Rendered page images
□ □ □ □ □

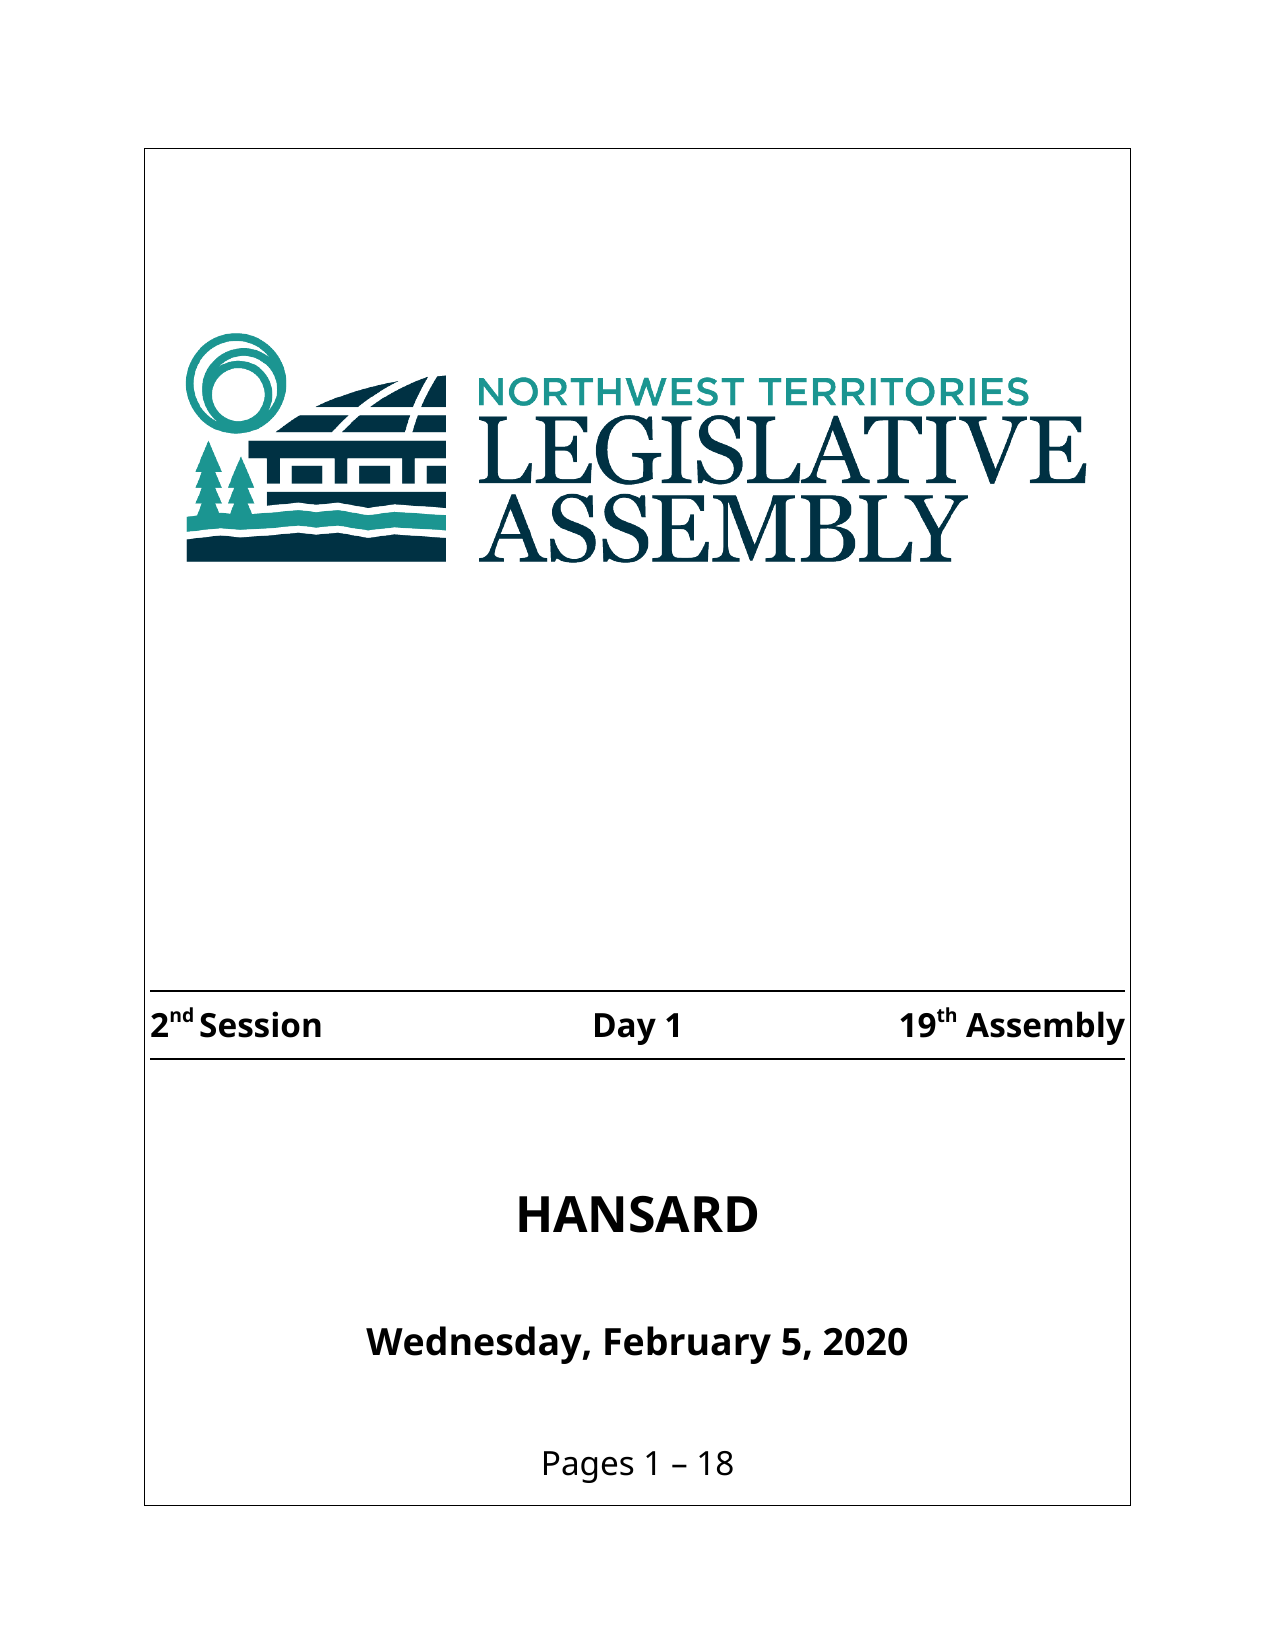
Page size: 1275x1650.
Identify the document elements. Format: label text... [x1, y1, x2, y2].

text 2nd Session Day 1 19th Assembly [150, 992, 1125, 1058]
text Wednesday, February 5, 2020 [150, 1315, 1125, 1366]
text Pages 1 – 18 [150, 1439, 1125, 1485]
picture [141, 299, 1130, 596]
text HANSARD [150, 1179, 1125, 1247]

□ □ □ □ □

Write the entries out again word for word. Omit all pictures from them.

[Final answer]:
Page size: 1275x1650.
Identify the document elements. Format: label text... [x1, y1, x2, y2].

text 2nd Session Day 1 19th Assembly [150, 992, 1125, 1058]
text Wednesday, February 5, 2020 [150, 1315, 1125, 1366]
text Pages 1 – 18 [150, 1439, 1125, 1485]
picture [141, 299, 1130, 596]
text HANSARD [150, 1179, 1125, 1247]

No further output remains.